### Data records
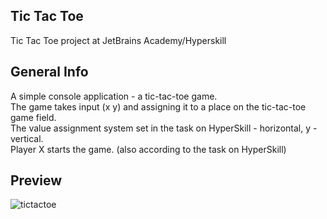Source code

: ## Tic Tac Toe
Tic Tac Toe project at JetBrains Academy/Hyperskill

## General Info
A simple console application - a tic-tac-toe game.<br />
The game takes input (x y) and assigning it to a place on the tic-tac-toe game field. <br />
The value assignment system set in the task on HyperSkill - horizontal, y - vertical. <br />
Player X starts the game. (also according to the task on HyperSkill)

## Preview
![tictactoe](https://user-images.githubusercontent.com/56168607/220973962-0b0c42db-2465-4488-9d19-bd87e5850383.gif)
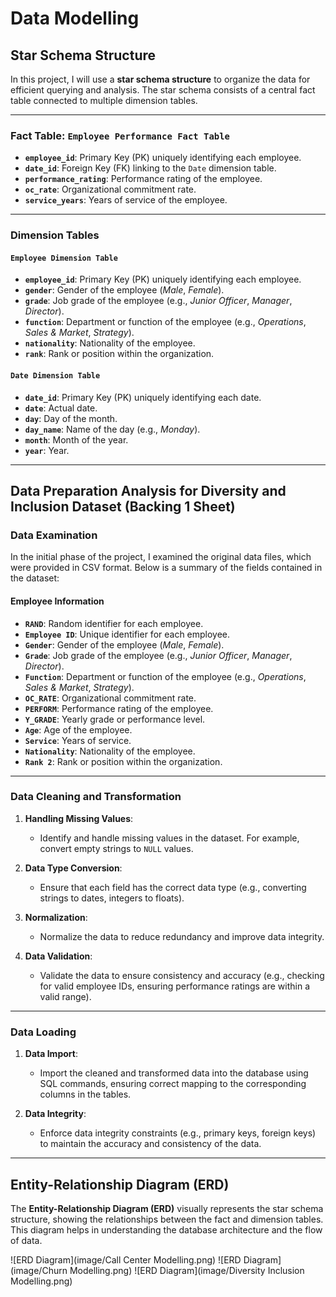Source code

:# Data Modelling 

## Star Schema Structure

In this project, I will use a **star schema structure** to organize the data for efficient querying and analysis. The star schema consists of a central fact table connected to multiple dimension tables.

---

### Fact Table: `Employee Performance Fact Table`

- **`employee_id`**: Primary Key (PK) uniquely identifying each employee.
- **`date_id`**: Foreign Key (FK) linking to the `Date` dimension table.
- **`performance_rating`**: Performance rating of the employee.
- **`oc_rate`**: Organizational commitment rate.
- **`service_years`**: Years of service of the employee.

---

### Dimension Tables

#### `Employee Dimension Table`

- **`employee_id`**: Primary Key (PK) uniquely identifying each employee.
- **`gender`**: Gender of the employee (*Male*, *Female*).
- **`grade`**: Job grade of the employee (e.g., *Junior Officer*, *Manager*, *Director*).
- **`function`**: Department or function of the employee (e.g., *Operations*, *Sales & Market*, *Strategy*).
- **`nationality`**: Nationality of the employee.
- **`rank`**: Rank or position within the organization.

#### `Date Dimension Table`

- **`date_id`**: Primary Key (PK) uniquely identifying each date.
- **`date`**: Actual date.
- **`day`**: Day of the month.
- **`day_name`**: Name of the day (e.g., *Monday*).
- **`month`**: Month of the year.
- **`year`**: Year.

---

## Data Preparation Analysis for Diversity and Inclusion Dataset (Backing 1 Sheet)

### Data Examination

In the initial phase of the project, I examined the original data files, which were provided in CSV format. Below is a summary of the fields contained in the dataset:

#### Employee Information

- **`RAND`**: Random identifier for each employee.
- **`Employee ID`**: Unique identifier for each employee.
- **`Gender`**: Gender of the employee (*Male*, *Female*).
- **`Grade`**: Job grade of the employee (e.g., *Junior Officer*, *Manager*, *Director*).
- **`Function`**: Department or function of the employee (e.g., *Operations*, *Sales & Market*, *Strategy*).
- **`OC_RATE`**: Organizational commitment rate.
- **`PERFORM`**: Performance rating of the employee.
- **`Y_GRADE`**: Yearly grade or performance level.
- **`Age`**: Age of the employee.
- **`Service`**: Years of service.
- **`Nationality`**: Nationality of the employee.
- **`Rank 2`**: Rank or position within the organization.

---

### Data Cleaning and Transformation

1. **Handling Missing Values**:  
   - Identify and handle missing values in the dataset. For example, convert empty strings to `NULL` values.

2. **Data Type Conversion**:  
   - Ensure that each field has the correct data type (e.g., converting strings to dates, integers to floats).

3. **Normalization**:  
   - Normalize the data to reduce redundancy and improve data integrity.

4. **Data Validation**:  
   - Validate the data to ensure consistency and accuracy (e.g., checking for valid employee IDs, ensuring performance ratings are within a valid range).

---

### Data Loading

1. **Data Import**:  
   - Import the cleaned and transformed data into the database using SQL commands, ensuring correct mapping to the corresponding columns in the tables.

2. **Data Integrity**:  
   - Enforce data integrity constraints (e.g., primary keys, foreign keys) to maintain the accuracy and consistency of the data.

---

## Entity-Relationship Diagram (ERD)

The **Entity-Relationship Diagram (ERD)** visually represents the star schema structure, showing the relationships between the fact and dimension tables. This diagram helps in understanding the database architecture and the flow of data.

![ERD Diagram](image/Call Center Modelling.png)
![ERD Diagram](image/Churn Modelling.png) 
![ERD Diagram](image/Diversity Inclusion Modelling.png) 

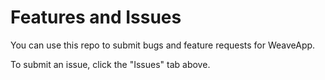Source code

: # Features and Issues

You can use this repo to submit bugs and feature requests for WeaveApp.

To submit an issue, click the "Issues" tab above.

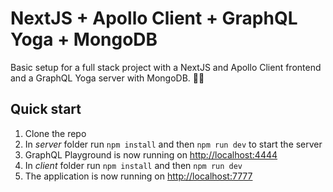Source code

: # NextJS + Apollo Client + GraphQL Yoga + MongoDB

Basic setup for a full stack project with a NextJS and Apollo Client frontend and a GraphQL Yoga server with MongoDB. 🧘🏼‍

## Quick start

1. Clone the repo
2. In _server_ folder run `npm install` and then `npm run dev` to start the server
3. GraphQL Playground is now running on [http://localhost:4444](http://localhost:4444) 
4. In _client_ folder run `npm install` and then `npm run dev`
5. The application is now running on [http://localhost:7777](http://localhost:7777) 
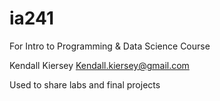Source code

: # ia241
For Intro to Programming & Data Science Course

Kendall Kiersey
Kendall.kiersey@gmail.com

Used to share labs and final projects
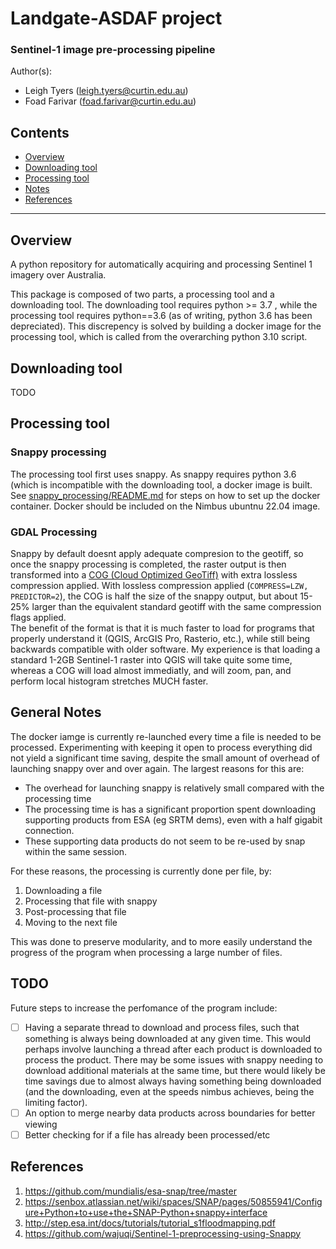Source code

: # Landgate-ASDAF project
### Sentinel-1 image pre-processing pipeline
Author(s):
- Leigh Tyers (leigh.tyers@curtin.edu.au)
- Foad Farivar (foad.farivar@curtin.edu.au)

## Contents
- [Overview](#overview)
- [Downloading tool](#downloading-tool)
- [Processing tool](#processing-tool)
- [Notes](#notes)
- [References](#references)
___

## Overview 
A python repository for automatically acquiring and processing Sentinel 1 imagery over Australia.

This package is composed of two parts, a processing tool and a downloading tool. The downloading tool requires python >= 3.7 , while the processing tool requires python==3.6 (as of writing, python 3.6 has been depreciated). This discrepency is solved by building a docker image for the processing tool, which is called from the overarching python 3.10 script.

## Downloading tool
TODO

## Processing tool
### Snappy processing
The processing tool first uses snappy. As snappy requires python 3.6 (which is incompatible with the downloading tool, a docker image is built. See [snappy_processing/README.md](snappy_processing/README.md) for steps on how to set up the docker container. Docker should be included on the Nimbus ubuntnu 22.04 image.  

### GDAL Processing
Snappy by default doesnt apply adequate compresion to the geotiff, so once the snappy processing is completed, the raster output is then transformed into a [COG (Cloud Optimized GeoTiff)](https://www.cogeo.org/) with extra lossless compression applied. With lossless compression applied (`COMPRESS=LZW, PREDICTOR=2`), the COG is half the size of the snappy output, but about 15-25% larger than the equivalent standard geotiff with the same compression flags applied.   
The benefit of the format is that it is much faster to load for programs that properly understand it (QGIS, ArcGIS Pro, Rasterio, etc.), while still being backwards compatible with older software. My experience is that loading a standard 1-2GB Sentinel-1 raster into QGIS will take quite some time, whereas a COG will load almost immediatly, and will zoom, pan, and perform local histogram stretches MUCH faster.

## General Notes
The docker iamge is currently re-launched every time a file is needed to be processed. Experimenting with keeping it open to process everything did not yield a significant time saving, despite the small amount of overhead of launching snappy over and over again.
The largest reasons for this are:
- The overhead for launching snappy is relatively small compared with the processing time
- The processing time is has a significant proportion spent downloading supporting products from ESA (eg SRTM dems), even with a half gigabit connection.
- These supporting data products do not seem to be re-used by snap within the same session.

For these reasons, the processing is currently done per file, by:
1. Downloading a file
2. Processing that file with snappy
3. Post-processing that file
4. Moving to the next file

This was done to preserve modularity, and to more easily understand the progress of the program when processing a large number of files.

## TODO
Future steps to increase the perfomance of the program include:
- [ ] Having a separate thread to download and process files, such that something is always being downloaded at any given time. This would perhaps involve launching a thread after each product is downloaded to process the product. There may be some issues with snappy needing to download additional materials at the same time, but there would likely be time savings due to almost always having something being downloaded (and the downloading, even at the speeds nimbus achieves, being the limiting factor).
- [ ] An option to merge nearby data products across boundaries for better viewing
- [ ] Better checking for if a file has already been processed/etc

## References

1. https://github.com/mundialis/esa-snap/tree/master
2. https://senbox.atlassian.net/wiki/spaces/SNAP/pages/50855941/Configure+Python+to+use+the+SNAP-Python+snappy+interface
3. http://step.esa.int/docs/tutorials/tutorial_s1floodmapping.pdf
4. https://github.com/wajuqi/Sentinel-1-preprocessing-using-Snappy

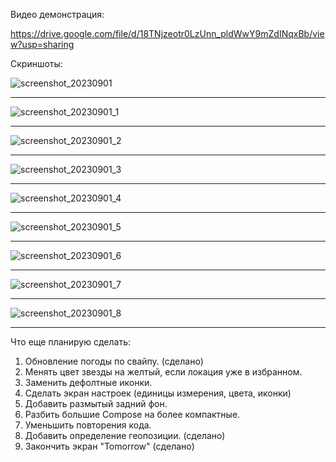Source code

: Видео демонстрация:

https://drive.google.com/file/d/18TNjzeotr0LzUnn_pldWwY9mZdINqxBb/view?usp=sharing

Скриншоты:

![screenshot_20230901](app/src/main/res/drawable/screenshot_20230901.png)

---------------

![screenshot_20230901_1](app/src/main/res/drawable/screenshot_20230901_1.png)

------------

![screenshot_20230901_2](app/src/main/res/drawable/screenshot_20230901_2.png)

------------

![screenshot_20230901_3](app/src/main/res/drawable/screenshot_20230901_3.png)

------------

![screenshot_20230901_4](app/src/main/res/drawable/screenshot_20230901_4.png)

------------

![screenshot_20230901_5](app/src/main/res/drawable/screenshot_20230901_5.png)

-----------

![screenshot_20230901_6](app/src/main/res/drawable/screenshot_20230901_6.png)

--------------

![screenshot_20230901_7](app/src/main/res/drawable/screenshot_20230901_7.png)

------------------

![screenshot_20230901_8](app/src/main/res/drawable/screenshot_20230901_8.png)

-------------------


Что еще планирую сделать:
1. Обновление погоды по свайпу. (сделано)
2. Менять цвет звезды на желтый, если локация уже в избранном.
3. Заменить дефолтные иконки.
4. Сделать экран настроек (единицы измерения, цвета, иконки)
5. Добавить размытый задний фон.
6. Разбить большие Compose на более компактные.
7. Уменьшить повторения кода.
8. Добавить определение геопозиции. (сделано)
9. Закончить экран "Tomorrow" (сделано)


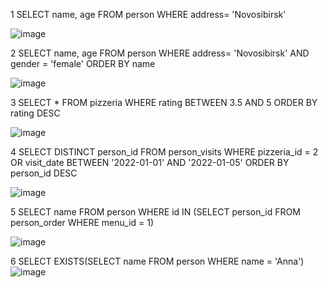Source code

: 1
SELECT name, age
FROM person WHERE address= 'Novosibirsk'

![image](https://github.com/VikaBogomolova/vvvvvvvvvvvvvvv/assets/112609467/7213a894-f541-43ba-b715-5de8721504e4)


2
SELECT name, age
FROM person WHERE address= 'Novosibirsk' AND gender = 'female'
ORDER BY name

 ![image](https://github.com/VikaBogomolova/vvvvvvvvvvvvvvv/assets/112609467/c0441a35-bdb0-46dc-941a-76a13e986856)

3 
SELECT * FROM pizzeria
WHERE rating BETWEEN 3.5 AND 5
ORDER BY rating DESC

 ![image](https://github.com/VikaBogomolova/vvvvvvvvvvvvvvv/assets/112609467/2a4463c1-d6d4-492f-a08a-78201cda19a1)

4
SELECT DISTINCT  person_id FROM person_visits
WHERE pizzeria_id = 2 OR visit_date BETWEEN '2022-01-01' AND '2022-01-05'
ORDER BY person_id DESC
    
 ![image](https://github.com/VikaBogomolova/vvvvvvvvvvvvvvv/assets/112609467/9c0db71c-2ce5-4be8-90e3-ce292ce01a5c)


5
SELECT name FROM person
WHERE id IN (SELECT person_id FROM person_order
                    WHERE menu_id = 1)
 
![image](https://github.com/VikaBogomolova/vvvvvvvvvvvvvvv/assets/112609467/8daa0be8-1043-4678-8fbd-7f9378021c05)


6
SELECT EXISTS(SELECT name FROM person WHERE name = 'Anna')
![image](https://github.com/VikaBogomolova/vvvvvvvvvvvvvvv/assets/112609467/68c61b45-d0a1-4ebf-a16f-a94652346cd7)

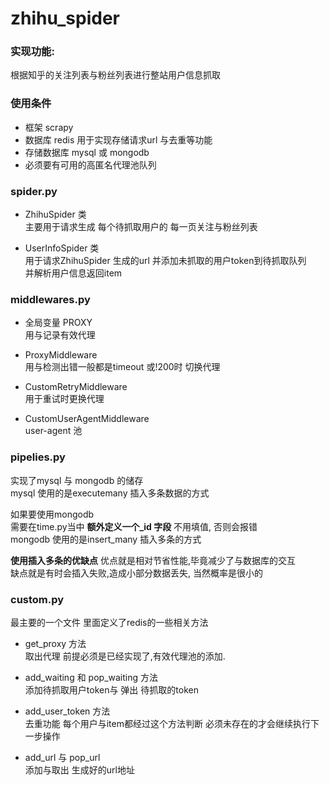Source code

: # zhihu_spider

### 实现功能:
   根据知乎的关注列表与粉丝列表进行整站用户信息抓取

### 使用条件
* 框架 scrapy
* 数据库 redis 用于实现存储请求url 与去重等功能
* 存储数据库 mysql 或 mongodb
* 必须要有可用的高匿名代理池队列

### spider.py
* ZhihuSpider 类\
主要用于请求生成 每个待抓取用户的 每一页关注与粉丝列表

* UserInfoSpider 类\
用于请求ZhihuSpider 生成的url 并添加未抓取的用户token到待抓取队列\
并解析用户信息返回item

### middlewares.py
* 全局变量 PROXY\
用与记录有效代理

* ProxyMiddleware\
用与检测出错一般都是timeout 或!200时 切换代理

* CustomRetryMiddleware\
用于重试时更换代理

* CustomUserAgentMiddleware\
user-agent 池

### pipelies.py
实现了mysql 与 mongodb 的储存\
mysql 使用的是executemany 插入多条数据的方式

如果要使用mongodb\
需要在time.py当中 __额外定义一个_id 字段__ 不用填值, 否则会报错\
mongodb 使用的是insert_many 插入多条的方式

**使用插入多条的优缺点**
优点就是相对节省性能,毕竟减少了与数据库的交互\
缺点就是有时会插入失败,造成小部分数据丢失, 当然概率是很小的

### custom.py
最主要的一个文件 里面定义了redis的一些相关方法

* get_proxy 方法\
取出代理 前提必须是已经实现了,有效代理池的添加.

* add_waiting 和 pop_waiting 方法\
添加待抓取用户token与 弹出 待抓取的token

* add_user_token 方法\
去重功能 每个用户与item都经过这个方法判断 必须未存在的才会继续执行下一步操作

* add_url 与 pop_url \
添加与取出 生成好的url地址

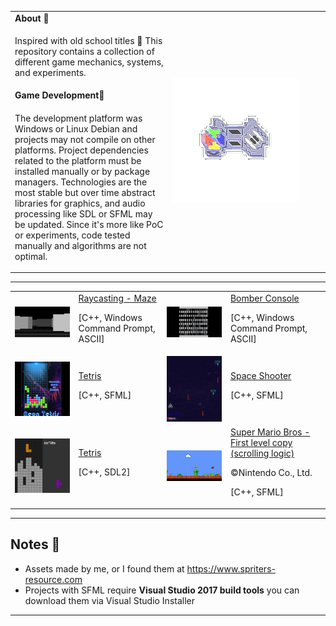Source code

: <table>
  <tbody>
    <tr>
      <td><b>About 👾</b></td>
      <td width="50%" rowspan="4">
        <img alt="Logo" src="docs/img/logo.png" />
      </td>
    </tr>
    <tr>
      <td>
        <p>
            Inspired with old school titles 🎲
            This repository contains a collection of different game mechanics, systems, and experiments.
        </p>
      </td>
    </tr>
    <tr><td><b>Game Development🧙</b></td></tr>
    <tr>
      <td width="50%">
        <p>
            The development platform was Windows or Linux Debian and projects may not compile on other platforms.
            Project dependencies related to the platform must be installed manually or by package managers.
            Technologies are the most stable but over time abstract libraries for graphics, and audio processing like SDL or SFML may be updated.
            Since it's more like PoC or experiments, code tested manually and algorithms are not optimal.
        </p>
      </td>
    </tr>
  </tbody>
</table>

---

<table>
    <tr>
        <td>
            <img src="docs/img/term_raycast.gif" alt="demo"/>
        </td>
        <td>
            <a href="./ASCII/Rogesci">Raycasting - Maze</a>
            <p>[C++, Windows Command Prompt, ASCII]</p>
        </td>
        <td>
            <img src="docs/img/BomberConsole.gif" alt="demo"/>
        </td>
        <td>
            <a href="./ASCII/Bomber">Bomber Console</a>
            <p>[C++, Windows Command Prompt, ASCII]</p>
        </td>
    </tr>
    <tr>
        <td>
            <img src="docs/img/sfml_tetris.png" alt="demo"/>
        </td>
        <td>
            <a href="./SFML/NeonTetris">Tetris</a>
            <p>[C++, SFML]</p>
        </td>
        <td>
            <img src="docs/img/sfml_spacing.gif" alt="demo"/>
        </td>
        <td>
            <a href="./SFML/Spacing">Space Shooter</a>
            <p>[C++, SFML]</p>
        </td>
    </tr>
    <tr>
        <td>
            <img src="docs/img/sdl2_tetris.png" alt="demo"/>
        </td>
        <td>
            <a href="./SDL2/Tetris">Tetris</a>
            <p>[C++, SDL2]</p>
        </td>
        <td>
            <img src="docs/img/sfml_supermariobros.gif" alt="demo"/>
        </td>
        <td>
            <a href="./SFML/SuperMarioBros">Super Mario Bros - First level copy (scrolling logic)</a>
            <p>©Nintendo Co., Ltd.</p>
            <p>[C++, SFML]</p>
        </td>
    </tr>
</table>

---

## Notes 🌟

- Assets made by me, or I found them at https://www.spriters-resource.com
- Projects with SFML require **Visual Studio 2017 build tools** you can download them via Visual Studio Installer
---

### What to produce
Of all the lines in the data above, show only those that hold the word "Entity".

### Output of the exercise
## Entity-Relationship Diagram (ERD)
The **Entity-Relationship Diagram (ERD)** visually represents the star schema structure, showing the relationships between the fact and dimension tables. This diagram helps in understanding the database architecture and the flow of data.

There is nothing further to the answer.